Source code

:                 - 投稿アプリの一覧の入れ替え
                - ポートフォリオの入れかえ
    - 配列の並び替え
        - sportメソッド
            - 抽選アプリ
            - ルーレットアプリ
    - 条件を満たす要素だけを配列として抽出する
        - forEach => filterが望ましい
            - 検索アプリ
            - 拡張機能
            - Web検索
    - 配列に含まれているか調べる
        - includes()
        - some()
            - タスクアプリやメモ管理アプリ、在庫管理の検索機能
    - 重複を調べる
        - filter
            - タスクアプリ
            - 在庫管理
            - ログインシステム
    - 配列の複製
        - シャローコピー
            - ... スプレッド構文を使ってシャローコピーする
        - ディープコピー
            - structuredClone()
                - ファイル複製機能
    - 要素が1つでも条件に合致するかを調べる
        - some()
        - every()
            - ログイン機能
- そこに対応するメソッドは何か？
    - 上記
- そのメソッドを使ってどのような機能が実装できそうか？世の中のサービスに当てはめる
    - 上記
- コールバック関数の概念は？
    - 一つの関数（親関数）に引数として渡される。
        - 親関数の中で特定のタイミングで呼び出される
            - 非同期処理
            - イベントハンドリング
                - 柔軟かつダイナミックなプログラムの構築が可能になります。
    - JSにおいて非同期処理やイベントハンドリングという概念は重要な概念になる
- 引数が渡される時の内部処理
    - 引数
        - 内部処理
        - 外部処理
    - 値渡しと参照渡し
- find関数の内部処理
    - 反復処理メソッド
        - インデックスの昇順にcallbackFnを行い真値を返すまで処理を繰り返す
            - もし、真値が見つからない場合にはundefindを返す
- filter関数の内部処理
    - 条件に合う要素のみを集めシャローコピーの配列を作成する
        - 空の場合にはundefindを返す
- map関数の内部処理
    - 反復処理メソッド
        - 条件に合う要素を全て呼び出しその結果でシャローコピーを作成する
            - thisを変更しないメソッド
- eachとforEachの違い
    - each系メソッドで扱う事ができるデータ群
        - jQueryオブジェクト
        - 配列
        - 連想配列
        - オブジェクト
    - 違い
++++++++++++++++++++
# WORK ORDER:
Present the material above as a Markdown table with the columns "No." and "Entry": one row per line, each line numbered in order, with blank lines omitted.

# WRITTEN RESPONSE:
| No. | Entry |
|---|---|
| 1 | Source code |
| 2 | :                 - 投稿アプリの一覧の入れ替え |
| 3 |                 - ポートフォリオの入れかえ |
| 4 |     - 配列の並び替え |
| 5 |         - sportメソッド |
| 6 |             - 抽選アプリ |
| 7 |             - ルーレットアプリ |
| 8 |     - 条件を満たす要素だけを配列として抽出する |
| 9 |         - forEach => filterが望ましい |
| 10 |             - 検索アプリ |
| 11 |             - 拡張機能 |
| 12 |             - Web検索 |
| 13 |     - 配列に含まれているか調べる |
| 14 |         - includes() |
| 15 |         - some() |
| 16 |             - タスクアプリやメモ管理アプリ、在庫管理の検索機能 |
| 17 |     - 重複を調べる |
| 18 |         - filter |
| 19 |             - タスクアプリ |
| 20 |             - 在庫管理 |
| 21 |             - ログインシステム |
| 22 |     - 配列の複製 |
| 23 |         - シャローコピー |
| 24 |             - ... スプレッド構文を使ってシャローコピーする |
| 25 |         - ディープコピー |
| 26 |             - structuredClone() |
| 27 |                 - ファイル複製機能 |
| 28 |     - 要素が1つでも条件に合致するかを調べる |
| 29 |         - some() |
| 30 |         - every() |
| 31 |             - ログイン機能 |
| 32 | - そこに対応するメソッドは何か？ |
| 33 |     - 上記 |
| 34 | - そのメソッドを使ってどのような機能が実装できそうか？世の中のサービスに当てはめる |
| 35 |     - 上記 |
| 36 | - コールバック関数の概念は？ |
| 37 |     - 一つの関数（親関数）に引数として渡される。 |
| 38 |         - 親関数の中で特定のタイミングで呼び出される |
| 39 |             - 非同期処理 |
| 40 |             - イベントハンドリング |
| 41 |                 - 柔軟かつダイナミックなプログラムの構築が可能になります。 |
| 42 |     - JSにおいて非同期処理やイベントハンドリングという概念は重要な概念になる |
| 43 | - 引数が渡される時の内部処理 |
| 44 |     - 引数 |
| 45 |         - 内部処理 |
| 46 |         - 外部処理 |
| 47 |     - 値渡しと参照渡し |
| 48 | - find関数の内部処理 |
| 49 |     - 反復処理メソッド |
| 50 |         - インデックスの昇順にcallbackFnを行い真値を返すまで処理を繰り返す |
| 51 |             - もし、真値が見つからない場合にはundefindを返す |
| 52 | - filter関数の内部処理 |
| 53 |     - 条件に合う要素のみを集めシャローコピーの配列を作成する |
| 54 |         - 空の場合にはundefindを返す |
| 55 | - map関数の内部処理 |
| 56 |     - 反復処理メソッド |
| 57 |         - 条件に合う要素を全て呼び出しその結果でシャローコピーを作成する |
| 58 |             - thisを変更しないメソッド |
| 59 | - eachとforEachの違い |
| 60 |     - each系メソッドで扱う事ができるデータ群 |
| 61 |         - jQueryオブジェクト |
| 62 |         - 配列 |
| 63 |         - 連想配列 |
| 64 |         - オブジェクト |
| 65 |     - 違い |